#### PROBLEM TO WORK ON
Reproduce the part of the passage on pain in neuropathies that begins with the words containing "To summarize the" and ends with "has advanced recently.". Keep the wording unchanged.

To summarize the current understanding of clinical assessment, pathophysiology, and treatment of pain in neuropathies, focusing on selected entities in which the understanding of the mechanisms underlying pain has advanced recently.
Ongoing studies are classifying the symptoms and signs of painful neuropathies, assuming that this approach may indicate particular pathomechanisms leading to more rational treatment. Nerve injury induces a large number of cellular changes, the relevance of which for the occurrence of pain is still under investigation. In models of diabetic neuropathy, an altered distribution of sodium channels, hyperexcitability of neurons, and changes in spinal connectivity seem to underlie the development of pain. The role of inflammatory mediators has been explored in inflammatory and degenerative neuropathies. Second messenger pathways contributing to hyperalgesia in various neuropathies have been identified, opening up new treatment options. A number of newer and older drugs have been studied for their use in painful neuropathies in clinical trials. Epidemiology has shown that, despite the availability of drugs with moderate efficacy in the treatment of neuropathic pain, a large percentage of patients do not gain access to them.
Advances in the standardization of assessment of patients with painful neuropathies are beginning to have an impact on how clinical studies are designed. Major progress has been made in the understanding of cellular and molecular changes after nerve injury, but their relevance for the pathophysiology of pain in neuropathies has still to be determined.

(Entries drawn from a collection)
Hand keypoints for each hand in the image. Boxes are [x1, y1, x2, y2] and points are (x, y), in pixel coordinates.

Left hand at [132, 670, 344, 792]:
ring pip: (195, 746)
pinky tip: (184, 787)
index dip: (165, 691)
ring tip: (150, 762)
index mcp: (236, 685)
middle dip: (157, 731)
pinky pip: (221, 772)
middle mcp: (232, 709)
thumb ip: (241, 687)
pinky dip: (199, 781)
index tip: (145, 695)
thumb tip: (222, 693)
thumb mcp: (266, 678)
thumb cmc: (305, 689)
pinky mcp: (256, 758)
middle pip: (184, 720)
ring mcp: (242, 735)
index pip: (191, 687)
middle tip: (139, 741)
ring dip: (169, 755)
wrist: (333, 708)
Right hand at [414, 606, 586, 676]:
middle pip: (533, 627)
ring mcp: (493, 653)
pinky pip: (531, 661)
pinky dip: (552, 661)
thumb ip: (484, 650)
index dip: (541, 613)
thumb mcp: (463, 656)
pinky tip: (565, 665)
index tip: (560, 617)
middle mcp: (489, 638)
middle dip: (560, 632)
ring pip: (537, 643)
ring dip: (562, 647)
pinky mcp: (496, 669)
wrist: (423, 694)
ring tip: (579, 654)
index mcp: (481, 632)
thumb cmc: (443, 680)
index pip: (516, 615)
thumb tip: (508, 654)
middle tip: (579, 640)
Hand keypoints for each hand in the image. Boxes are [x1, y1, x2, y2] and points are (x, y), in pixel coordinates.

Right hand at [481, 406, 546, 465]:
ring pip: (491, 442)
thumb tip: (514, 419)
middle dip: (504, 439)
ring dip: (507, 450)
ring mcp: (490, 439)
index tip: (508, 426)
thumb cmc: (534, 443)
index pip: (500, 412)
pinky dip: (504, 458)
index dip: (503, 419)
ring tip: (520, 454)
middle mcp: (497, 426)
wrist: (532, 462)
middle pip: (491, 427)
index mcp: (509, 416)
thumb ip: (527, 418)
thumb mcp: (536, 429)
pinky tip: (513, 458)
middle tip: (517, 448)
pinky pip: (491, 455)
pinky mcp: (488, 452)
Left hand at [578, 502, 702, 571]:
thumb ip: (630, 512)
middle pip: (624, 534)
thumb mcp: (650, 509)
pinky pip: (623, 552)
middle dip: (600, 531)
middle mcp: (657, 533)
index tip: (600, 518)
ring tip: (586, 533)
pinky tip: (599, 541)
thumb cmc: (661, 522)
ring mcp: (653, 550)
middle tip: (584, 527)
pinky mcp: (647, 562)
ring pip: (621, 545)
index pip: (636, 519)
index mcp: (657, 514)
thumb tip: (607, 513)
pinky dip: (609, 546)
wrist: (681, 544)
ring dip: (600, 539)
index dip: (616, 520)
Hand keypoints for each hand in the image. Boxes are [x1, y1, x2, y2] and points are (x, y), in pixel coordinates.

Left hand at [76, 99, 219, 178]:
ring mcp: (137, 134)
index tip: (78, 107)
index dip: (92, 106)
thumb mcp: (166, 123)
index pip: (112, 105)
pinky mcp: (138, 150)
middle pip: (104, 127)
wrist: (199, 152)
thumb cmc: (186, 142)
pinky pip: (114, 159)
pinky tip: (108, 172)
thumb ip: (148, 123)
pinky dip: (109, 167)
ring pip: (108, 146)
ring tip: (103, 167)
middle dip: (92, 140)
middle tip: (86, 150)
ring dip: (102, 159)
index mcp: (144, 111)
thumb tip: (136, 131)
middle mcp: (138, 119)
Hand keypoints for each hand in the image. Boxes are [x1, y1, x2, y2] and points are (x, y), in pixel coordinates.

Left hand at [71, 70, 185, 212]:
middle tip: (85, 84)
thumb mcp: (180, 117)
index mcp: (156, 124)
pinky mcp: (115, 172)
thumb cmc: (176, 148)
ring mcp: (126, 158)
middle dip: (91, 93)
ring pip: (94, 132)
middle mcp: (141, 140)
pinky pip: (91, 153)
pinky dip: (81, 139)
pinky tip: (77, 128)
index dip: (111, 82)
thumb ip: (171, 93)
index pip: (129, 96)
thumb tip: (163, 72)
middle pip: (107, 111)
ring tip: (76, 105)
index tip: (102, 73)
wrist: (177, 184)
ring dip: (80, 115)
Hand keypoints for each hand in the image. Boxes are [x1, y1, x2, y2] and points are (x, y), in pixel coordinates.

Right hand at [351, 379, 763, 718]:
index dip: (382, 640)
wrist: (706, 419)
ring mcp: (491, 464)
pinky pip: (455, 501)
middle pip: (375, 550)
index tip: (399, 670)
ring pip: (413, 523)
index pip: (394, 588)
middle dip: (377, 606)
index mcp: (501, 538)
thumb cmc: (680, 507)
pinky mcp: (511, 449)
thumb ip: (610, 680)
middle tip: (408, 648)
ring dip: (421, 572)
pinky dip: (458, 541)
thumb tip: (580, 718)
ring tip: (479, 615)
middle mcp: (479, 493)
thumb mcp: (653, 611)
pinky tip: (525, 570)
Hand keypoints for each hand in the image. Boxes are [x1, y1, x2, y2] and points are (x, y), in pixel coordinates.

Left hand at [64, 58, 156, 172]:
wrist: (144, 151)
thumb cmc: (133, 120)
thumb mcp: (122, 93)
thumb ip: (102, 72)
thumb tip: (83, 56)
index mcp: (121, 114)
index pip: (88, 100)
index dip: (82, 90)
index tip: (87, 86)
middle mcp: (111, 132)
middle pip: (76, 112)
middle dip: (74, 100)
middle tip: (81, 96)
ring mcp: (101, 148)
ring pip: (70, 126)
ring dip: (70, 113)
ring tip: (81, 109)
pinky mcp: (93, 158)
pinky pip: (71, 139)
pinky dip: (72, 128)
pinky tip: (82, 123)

#### WRITTEN RESPONSE
To summarize the current understanding of clinical assessment, pathophysiology, and treatment of pain in neuropathies, focusing on selected entities in which the understanding of the mechanisms underlying pain has advanced recently.